Выйдя к шоссе, офицеры перепрыгнули кювет и стали на ближней к разведчикам обочине, судя по всему, намереваясь остановить попутную машину. Наблюдая за ними в бинокль, Алехин еще несколько секунд молчал.

– К машине! – наконец приказал он. – Едем.

Таманцев и Андрей бросились сквозь кустарник к полуторке. Хижняк, ничего не подозревая, с поварешкой в руке стоял у костра и мурлыкал что-то под нос.

– Готово, – не оборачиваясь, сообщил он.

– Моторы! – скомандовал Таманцев. – Выезжаем!

Откинув задний борт, он и Андрей поспешно вбрасывали вещи в кузов. Хижняк некоторое время смотрел не понимая, затем подбежал к машине, запустил мотор и, быстро вернувшись, в растерянности стал у костра. Таманцев, оттолкнув его, ухватил котел и решительным движением вылил всю жирную дымящуюся жидель на огонь.

– Бульон!

– К черту! – выругался Таманцев, заливая костер водой. – По местам!

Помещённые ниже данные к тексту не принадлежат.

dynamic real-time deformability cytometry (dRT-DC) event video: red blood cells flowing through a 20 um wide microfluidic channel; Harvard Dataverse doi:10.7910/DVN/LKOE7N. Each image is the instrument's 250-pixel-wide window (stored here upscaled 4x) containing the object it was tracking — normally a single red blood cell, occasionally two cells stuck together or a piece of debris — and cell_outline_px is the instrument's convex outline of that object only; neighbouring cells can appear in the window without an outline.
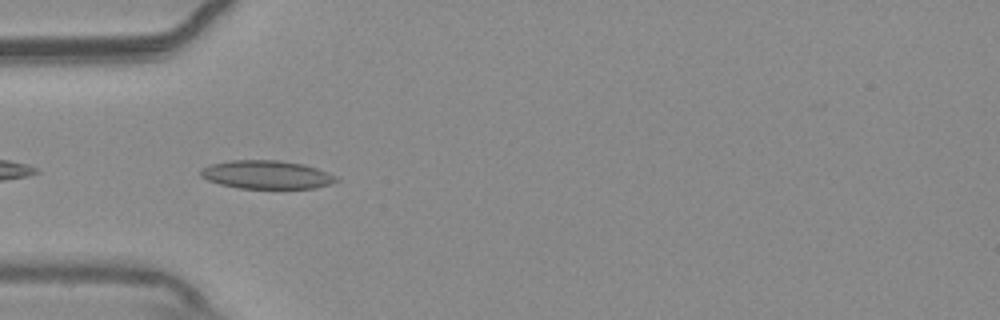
{"species": "common noctule bat (a hibernating species)", "species_latin": "Nyctalus noctula", "temperature_condition": "warm", "stored_images_in_passage": 6, "camera_frame_rate_fps": 3000, "um_per_image_px": 0.085, "animal": {"sex": "male", "body_mass_g": 20.4}, "frame": {"image": 1, "passage_image": 2, "time_ms": 0.333, "image_size_px": [1000, 320], "cell_outline_px": [[340, 180], [316, 188], [240, 188], [220, 184], [208, 180], [200, 176], [200, 168], [212, 164], [232, 160], [280, 160], [304, 164], [328, 172], [336, 176]], "centroid_in_image_um": [22.66, 14.84], "position_along_channel_um": 62.3, "area_um2": 22.37}}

Скользя меж кустами, он бросился к всполью – спустя полминуты выбежал и сообщил Андрею:

– Они сели на машину! «ЗИС» И 1-72-15…

Вслед за ним из орешника выскочил Алехин. Таманцев и Андрей как по команде разом полезли в кузов.

– Останешься! – приказал Таманцеву капитан. – Осмотри дорожку следов: на пашне должны быть хорошие отпечатки… Связь в городе через коменданта…

Он впрыгнул в кабину, крикнув Хижняку:

– В Лиду!

16. Оперативные документы

ЗАПИСКА ПО «ВЧ»

«Срочно!

Егорову

Спецсообщение

Сегодня, 15.08.44 г., на рассвете оперативно-войсковой группой отдела контрразведки армии был скрытно окружен хутор Залески (18 км северо-западнее города Лида) с целью изъятия подпольной радиостанции АК и ареста содержателей передатчика Святковских Витольда и Янины, выявленных нами по связям с отрядом «Рагнера».

При появлении наших офицеров (под предлогом покупки молока) Святковские вместе с третьим аковцем Юзефом Новаком, состоящим якобы в одной с ними террористической, так называемой «ликвидационной» группе, заперлись в доме, уничтожая компрометирующие улики, а затем оказали ожесточенное сопротивление. В результате Святковская и Новак были убиты, а Святковский подорвал себя противотанковой гранатой.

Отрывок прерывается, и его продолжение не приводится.